9.2.1Statute of Limitations (Verwirkung) of Claims for Liability under Section 8.2




(a)Any claim for compensation under Section 8.2(a)(i) or Section 8.2(b)(i) must be notified on or before:

(i)with respect to a breach of the Fundamental Representations or any breach of the Buyer Representations, the date that is ten (10) years after the Closing Date;

(ii)with respect to a breach of Section 7.2.4 (Intellectual Property Rights), the date that is five (5) years after the Closing Date;

(iii)with respect to a breach of Section 7.2.2 (Taxes), the earlier of (A) the date that is six (6) months after the assessment for the relevant Taxes has been determined and become legally binding without the possibility to reopen the Tax assessment (rechtskräftig festgesetzt ohne Möglichkeit der Wiedereröffnung im Rahmen eines Nachsteuerverfahrens) and (B) the date that is 90 (ninety) calendar days after the expiration of the relevant statute of limitations (or extensions or waivers thereof) applicable to the relevant Taxes; and

(iv)with respect to a breach of any of the Business Representations, other than those referred to in Section 9.2.1(a)(ii) and (iii), the date that is eighteen (18) months after the Closing Date.

(b)Any claim for compensation subject to the remedy under Section 8.2(a)(ii) or Section 8.2(b)(ii) must be notified on or before the date that is ten (10) years after the Closing Date.

--------------------

*Job a*:
Can you restate, word for word, everything in the limitations clause from "(b)Any claim for" down to "years after the Closing Date."?
The limitations clause and the listing have no connection to each other.

--------------------

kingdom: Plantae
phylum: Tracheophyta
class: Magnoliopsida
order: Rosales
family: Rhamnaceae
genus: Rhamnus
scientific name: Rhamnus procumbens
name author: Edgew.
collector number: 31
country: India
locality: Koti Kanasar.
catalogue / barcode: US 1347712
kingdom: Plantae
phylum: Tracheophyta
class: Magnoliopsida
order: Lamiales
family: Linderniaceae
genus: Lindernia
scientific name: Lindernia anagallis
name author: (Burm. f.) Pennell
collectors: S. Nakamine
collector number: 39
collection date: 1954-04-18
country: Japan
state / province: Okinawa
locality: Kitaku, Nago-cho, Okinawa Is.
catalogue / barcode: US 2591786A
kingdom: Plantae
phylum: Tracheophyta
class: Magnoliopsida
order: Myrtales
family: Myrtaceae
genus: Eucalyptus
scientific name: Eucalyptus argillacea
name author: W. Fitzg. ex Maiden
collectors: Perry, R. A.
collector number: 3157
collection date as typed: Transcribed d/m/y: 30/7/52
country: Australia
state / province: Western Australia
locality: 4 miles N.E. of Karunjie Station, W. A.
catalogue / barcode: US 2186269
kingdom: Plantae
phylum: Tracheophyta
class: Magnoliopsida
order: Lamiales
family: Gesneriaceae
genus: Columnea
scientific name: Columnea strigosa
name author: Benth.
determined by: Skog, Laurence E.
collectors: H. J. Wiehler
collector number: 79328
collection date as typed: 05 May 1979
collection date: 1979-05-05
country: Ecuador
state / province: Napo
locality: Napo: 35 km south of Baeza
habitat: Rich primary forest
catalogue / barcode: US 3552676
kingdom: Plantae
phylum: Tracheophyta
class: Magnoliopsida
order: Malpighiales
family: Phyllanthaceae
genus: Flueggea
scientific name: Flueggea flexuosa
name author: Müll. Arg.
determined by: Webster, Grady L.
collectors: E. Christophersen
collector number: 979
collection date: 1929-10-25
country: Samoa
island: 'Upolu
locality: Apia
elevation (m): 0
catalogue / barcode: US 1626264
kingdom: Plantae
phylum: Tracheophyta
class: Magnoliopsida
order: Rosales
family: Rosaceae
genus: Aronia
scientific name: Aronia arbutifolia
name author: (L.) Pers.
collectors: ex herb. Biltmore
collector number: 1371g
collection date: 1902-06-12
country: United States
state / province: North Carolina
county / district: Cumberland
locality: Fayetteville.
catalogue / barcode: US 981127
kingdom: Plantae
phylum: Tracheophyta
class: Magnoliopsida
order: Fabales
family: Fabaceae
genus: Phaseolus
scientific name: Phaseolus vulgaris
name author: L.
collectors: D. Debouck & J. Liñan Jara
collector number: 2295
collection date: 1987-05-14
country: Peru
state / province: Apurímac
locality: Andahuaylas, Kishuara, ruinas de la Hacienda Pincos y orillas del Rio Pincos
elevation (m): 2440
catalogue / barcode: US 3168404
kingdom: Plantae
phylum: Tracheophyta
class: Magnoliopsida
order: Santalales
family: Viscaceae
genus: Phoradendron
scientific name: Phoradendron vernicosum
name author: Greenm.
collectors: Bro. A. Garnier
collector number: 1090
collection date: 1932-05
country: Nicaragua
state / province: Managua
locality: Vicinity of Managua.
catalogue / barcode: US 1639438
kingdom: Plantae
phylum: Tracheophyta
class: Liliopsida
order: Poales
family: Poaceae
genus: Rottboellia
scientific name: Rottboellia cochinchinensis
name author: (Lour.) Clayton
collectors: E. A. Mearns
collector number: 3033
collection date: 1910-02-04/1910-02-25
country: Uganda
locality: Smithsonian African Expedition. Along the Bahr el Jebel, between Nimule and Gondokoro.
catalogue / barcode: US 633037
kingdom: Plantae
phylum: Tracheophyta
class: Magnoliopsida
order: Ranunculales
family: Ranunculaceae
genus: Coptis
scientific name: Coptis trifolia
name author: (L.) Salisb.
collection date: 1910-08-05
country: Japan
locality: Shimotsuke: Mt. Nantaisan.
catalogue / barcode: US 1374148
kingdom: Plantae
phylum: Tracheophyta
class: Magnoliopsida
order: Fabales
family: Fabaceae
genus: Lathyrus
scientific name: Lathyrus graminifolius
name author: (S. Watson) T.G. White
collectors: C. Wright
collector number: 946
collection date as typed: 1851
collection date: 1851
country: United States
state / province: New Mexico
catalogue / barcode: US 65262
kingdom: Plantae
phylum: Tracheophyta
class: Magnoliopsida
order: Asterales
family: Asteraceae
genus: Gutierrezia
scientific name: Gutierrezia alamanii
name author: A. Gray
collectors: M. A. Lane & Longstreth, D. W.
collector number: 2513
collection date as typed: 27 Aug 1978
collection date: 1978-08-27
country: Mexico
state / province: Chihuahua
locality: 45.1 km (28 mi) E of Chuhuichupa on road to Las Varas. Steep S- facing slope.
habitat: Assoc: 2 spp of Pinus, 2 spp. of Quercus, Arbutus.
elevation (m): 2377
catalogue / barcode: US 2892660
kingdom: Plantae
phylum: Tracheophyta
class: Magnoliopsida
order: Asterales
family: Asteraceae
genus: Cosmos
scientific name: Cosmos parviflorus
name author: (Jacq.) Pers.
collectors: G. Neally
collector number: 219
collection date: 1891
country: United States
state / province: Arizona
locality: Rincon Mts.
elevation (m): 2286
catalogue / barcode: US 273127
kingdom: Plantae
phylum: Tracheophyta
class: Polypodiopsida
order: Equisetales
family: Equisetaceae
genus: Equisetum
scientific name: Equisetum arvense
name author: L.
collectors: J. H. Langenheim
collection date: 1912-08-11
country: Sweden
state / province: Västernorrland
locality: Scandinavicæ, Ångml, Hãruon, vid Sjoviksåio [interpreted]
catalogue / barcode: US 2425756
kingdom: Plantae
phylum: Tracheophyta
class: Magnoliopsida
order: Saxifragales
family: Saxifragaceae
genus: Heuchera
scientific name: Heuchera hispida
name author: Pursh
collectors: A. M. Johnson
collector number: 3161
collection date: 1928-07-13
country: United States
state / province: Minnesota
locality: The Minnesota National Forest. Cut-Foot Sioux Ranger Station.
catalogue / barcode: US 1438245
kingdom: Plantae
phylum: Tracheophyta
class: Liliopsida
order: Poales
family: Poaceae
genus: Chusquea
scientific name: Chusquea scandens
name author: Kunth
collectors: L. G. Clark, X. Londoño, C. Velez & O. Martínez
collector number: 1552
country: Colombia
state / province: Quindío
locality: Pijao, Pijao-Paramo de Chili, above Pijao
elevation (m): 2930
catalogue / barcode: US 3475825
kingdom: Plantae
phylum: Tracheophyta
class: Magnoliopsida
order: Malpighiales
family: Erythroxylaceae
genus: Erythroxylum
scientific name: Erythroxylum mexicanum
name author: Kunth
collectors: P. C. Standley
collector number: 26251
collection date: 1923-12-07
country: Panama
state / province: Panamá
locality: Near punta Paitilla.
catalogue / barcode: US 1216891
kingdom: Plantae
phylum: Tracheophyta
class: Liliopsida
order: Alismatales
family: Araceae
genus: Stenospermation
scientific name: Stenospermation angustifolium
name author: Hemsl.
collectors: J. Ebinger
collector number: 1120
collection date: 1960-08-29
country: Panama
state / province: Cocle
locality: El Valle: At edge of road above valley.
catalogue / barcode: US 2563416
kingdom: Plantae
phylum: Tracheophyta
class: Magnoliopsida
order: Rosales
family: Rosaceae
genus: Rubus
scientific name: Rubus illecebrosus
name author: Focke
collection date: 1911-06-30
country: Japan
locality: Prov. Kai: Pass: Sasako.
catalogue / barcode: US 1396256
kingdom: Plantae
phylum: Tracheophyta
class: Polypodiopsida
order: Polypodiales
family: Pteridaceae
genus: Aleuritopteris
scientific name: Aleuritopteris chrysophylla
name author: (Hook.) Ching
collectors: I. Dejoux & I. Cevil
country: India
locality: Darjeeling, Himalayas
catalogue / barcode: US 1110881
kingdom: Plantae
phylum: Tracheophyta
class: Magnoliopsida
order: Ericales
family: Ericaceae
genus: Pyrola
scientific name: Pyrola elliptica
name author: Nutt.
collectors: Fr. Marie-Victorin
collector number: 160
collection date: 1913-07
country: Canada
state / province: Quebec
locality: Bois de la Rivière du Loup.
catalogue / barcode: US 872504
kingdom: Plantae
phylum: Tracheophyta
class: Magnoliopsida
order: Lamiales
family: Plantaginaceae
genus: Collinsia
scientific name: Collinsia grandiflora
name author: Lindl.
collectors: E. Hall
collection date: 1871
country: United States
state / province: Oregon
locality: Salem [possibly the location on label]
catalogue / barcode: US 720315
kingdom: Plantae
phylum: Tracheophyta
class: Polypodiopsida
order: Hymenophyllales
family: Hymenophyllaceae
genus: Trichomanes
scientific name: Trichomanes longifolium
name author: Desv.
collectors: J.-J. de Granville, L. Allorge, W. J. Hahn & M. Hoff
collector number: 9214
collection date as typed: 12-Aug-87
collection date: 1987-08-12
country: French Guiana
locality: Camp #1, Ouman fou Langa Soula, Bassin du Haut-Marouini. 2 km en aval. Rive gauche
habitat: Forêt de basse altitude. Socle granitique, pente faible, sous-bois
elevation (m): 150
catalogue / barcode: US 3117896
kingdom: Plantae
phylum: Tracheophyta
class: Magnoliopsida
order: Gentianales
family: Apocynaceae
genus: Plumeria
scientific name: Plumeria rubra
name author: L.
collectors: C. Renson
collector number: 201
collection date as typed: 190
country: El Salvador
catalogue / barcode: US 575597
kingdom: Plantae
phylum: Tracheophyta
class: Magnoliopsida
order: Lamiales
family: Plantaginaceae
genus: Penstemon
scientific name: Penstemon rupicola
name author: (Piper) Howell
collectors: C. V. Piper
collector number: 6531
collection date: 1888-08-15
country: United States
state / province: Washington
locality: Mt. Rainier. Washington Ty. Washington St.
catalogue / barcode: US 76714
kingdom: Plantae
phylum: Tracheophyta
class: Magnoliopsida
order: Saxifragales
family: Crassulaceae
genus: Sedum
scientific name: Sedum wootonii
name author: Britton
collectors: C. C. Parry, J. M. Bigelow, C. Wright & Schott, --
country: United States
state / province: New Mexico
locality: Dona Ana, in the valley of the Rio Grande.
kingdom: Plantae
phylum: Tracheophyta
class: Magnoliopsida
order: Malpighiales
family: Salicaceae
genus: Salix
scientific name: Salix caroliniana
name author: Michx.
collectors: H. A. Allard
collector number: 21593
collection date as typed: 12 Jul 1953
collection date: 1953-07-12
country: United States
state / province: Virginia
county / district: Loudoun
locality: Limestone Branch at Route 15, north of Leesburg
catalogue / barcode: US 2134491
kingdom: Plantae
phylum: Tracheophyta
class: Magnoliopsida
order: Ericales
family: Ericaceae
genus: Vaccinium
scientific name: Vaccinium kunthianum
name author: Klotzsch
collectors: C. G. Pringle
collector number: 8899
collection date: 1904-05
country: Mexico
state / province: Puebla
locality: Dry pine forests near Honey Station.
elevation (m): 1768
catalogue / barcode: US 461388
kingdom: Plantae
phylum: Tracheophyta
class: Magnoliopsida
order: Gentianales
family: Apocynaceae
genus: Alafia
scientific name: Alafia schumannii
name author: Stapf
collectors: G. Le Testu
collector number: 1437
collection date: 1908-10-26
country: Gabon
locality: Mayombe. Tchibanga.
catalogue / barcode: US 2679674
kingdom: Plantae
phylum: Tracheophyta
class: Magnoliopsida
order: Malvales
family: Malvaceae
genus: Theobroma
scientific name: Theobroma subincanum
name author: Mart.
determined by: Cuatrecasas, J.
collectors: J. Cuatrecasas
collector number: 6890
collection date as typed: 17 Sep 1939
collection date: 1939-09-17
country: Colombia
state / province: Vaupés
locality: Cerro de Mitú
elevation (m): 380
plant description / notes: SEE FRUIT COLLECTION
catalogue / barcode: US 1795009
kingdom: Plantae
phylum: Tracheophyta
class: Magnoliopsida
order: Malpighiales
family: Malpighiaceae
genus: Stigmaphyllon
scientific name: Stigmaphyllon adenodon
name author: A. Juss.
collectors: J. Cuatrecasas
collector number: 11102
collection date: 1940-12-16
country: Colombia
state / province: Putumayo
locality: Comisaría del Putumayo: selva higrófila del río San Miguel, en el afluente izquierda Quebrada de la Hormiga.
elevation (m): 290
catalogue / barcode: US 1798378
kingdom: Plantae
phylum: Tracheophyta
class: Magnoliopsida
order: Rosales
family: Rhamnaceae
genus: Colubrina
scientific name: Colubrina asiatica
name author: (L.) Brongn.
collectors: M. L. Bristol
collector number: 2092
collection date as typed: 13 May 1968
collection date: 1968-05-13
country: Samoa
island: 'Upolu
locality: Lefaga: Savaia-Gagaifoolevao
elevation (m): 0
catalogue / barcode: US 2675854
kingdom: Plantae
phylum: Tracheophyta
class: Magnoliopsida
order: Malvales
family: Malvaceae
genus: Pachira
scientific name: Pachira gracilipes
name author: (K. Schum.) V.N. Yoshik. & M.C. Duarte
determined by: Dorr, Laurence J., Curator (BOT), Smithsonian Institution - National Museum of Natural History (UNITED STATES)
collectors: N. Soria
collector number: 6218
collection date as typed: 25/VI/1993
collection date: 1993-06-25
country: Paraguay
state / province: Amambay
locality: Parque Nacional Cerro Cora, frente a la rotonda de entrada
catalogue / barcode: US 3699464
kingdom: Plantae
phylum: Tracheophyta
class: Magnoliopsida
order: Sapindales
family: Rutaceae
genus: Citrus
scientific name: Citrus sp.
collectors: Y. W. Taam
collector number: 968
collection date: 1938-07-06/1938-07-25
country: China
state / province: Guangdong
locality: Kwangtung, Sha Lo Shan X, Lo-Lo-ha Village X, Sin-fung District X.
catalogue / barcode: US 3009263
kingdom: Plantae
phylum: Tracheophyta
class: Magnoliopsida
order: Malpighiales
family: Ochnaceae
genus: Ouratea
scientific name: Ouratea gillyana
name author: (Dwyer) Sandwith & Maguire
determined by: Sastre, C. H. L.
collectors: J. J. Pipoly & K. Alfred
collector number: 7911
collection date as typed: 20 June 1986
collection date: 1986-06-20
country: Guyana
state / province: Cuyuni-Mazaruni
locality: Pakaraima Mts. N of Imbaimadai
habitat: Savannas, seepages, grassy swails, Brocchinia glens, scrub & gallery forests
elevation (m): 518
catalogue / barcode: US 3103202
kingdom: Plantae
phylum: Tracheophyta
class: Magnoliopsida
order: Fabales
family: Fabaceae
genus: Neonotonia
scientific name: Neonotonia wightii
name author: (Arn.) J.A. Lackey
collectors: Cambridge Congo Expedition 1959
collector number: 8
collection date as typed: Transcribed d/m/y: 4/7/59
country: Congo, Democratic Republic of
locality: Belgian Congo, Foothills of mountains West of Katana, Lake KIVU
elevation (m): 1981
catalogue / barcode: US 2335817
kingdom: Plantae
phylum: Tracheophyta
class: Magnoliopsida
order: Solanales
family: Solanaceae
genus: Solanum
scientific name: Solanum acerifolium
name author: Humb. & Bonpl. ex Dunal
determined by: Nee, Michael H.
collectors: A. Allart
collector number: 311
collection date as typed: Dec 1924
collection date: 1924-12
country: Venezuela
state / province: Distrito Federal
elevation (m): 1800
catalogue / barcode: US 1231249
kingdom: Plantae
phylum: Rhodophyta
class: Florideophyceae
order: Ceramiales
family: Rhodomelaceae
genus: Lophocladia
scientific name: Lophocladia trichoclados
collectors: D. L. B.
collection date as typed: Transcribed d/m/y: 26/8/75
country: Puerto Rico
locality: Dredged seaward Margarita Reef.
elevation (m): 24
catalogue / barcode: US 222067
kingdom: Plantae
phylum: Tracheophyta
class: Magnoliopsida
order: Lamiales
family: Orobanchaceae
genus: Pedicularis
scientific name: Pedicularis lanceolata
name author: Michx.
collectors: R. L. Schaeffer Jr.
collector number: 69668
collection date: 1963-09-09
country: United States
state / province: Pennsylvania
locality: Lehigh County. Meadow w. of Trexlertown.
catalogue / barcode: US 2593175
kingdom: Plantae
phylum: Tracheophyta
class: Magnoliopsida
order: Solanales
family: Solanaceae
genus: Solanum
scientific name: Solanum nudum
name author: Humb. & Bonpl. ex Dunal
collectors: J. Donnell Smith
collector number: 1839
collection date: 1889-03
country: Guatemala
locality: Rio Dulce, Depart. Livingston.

--------------------

*Job b*:
Can you quote everything in the listing from the line containing "collection date: 1871" down to the line containing "collectors: C. V. Piper", including both of those lines?

*Expected answer a*:
(b)Any claim for compensation subject to the remedy under Section 8.2(a)(ii) or Section 8.2(b)(ii) must be notified on or before the date that is ten (10) years after the Closing Date.

*Expected answer b*:
collection date: 1871
country: United States
state / province: Oregon
locality: Salem [possibly the location on label]
catalogue / barcode: US 720315
kingdom: Plantae
phylum: Tracheophyta
class: Polypodiopsida
order: Hymenophyllales
family: Hymenophyllaceae
genus: Trichomanes
scientific name: Trichomanes longifolium
name author: Desv.
collectors: J.-J. de Granville, L. Allorge, W. J. Hahn & M. Hoff
collector number: 9214
collection date as typed: 12-Aug-87
collection date: 1987-08-12
country: French Guiana
locality: Camp #1, Ouman fou Langa Soula, Bassin du Haut-Marouini. 2 km en aval. Rive gauche
habitat: Forêt de basse altitude. Socle granitique, pente faible, sous-bois
elevation (m): 150
catalogue / barcode: US 3117896
kingdom: Plantae
phylum: Tracheophyta
class: Magnoliopsida
order: Gentianales
family: Apocynaceae
genus: Plumeria
scientific name: Plumeria rubra
name author: L.
collectors: C. Renson
collector number: 201
collection date as typed: 190
country: El Salvador
catalogue / barcode: US 575597
kingdom: Plantae
phylum: Tracheophyta
class: Magnoliopsida
order: Lamiales
family: Plantaginaceae
genus: Penstemon
scientific name: Penstemon rupicola
name author: (Piper) Howell
collectors: C. V. Piper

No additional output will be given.